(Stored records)
══════════════════════════════

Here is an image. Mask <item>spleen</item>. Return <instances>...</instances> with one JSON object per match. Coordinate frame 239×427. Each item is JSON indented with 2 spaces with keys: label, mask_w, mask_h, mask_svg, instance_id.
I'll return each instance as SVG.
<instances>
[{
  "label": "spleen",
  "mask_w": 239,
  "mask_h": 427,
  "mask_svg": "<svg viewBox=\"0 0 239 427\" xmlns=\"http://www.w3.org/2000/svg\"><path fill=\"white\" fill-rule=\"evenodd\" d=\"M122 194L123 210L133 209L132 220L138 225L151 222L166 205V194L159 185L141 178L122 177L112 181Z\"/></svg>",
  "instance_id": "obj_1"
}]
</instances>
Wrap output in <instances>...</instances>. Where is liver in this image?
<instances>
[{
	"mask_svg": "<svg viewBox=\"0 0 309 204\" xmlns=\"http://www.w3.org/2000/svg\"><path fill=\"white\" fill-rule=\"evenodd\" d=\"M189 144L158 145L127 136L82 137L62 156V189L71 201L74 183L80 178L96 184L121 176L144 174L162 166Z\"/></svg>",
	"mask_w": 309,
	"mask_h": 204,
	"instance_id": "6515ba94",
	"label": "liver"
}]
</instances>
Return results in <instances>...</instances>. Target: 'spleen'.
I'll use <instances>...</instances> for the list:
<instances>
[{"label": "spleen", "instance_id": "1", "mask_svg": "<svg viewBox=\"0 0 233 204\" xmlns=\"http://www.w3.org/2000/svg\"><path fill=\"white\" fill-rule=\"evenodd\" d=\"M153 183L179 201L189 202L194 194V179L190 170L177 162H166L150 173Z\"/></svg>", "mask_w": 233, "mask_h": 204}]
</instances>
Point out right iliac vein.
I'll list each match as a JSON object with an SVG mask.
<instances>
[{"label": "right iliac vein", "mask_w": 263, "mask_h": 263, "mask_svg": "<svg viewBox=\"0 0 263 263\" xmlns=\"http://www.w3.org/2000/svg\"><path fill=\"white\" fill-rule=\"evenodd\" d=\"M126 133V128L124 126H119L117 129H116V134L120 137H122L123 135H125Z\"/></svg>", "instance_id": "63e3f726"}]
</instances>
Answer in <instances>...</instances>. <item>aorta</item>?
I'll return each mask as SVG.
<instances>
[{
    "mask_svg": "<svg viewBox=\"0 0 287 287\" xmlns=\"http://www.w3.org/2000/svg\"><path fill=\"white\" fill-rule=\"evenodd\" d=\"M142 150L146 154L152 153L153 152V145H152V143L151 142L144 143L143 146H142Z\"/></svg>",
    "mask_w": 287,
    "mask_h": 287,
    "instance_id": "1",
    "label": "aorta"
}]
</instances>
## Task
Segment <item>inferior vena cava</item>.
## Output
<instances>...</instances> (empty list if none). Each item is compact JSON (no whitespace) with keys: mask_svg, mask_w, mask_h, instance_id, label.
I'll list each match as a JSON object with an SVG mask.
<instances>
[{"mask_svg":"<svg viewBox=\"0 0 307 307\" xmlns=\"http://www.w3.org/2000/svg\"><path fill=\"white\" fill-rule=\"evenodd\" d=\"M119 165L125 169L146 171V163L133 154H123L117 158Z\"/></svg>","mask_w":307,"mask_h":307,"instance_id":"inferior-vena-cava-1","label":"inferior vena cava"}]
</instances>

══════════════════════════════

== What you are asked to do ==
Show every line of the material above that contains the string "vena".

== Task result ==
Segment <item>inferior vena cava</item>.
[{"mask_svg":"<svg viewBox=\"0 0 307 307\" xmlns=\"http://www.w3.org/2000/svg\"><path fill=\"white\" fill-rule=\"evenodd\" d=\"M119 165L125 169L146 171V163L133 154H123L117 158Z\"/></svg>","mask_w":307,"mask_h":307,"instance_id":"inferior-vena-cava-1","label":"inferior vena cava"}]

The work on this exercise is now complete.